There are important features to UTEP’s curriculum for preservice teachers.

  • First, the curriculum specifies what beginning teachers should know and be able to do in order to be effective in an urban classroom.
  • Second, the curriculum provides a planning and decision-making framework that is intended to permit joint faculty instructional teams at school and university to drive the curriculum.
  • Changes and additions to the curriculum result from planning, delivery and review by the instructional teams. The actual building of a teacher-training curriculum derives from ongoing dialogue within instructional teams and among stakeholders.
  • Third, the curriculum provides a framework for what beginning teachers should know and be able to do in the awareness, acquisition and demonstration phases of training.
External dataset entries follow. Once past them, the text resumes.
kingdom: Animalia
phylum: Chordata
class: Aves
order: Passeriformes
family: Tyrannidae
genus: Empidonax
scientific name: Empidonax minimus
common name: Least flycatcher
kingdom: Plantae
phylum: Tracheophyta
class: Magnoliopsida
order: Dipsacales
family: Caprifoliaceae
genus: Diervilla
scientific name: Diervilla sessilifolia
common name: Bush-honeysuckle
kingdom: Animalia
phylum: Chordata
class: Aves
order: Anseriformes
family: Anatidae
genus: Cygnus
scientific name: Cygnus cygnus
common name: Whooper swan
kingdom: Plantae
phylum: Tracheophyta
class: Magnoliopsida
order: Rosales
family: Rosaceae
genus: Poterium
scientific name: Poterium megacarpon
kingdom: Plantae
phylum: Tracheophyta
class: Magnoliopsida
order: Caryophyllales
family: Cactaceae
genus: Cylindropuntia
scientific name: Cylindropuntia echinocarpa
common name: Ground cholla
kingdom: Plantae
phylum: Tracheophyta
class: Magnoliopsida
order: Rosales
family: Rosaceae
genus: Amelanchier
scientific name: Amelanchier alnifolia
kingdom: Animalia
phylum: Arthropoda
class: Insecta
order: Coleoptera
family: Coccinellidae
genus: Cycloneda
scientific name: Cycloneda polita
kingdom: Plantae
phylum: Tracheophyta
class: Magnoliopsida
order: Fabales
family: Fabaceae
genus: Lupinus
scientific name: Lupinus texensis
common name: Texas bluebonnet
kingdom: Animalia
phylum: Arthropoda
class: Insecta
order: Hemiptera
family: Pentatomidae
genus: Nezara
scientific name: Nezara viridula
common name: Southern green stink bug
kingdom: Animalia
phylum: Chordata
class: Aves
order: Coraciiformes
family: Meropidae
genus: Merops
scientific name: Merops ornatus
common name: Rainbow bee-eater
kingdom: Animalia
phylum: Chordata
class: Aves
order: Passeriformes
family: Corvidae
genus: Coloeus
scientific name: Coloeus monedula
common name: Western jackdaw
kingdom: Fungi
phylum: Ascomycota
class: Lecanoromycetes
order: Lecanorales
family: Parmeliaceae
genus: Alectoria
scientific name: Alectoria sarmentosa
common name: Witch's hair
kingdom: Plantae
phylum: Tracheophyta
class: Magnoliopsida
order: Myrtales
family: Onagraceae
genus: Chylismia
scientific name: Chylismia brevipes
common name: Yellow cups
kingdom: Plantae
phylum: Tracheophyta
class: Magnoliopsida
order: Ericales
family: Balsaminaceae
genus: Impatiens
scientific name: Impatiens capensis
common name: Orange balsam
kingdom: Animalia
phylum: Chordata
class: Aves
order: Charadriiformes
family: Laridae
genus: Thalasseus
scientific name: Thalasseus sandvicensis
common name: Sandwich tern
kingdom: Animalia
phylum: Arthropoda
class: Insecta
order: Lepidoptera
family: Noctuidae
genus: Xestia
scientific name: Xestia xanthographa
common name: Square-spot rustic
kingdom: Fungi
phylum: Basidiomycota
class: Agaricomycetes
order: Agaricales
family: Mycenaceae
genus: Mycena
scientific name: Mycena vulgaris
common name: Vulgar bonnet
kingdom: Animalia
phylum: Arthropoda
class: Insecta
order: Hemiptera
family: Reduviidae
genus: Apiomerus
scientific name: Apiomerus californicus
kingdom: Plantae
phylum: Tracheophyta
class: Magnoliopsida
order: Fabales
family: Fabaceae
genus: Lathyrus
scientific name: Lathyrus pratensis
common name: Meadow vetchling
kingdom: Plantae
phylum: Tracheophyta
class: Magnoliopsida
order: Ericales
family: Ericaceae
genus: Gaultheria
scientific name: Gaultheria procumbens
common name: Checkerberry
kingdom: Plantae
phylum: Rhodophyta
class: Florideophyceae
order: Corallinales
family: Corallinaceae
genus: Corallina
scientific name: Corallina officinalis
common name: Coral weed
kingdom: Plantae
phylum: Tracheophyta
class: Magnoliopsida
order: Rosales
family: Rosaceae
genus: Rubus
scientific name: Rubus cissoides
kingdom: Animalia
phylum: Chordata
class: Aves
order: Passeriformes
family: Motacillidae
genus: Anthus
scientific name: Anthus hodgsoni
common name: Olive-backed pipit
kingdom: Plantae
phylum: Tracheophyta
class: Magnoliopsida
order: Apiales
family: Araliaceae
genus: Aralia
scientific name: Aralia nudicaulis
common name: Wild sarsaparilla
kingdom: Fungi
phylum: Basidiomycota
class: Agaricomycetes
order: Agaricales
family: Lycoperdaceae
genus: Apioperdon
For example, trainees gain knowledge and practice activities in stages to develop notions of:
    • The role, responsibilities, and ethics for teaching within the context of the urban classroom, school, and community;

    • The history of the teaching profession, educational philosophies and instructional tends;

    • The knowledge base for specific subject matter; and

    • The psychology of human cognition and development.
  • Fourth, the curriculum complements the present structure of schooling in the three Northwest Indiana school districts with flexibility to accommodate modifications and innovations districts might make in policies, programs, and practices. Indeed, the curriculum will serve as the means by which districts nay identify and institute programmatic changes.

The curriculum organizes what beginning teachers should know and be able to do in three basic categories of knowledge related to teaching: subject matter, the urban setting, and professional pedagogy.